A taxonomy of hinges?

Fooloso4, you’re asking what specific questions and doubts turn on “here is a hand” and concluding that because we can’t readily point to everyday occasions for saying it, it’s not functioning as a hinge. But that’s backwards. The reason we never say “here is a hand” in ordinary life is precisely because it’s a hinge. It never surfaces because it never comes into question. The absence of occasions for saying it isn’t evidence against its being a hinge. It’s the result of being one.

Your criterion treats hinges as though they do localized work, supporting specific doubts and questions the way a premise supports a conclusion. But the deepest hinges don’t work that way. They make the entire practice of questioning possible (This you don’t seem to see). Asking what specific doubts turn on “here is a hand” is like asking what specific weight the foundation holds at a particular point in a building. The foundation holds the entire structure.
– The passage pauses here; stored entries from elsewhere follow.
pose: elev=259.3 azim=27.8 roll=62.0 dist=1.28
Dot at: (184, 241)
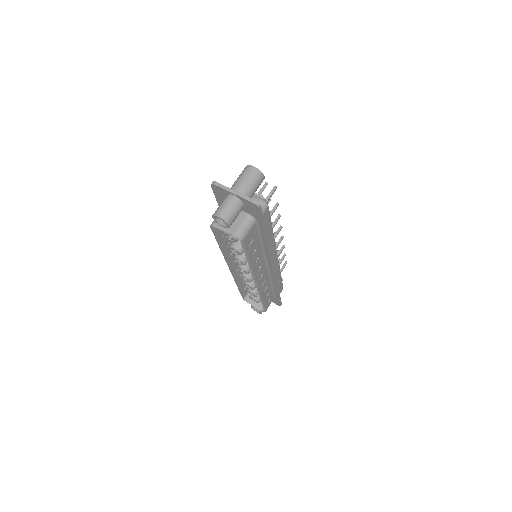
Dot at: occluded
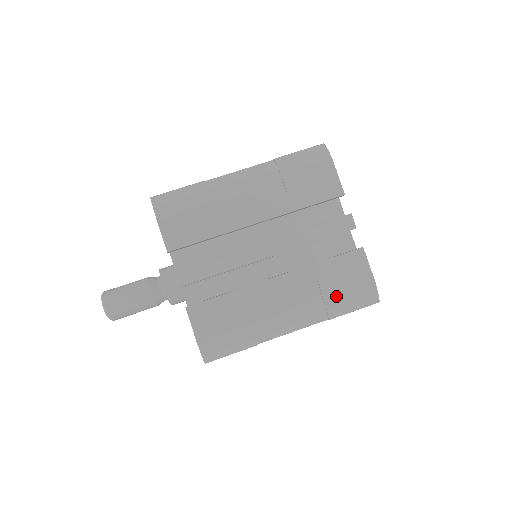
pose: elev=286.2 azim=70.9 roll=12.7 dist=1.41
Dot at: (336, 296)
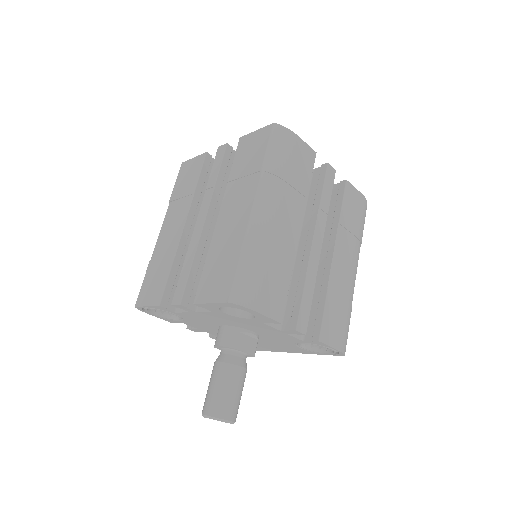
Dot at: (359, 228)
You also distinguish between hinges and “things we simply do not doubt,” as if these are separate categories. But what’s the difference supposed to be? If something is universally presupposed, never comes into question, and can’t intelligibly be doubted, on what grounds is it not a hinge? You need to say what would make something a hinge based on that interpretation, because your criterion seems to rule out the propositions Witt himself cites. OC 7 mentions chairs and doors. OC 35 mentions physical objects. If your test excludes these, the problem is with the test.

Don’t be like others who can’t admit when they’re wrong.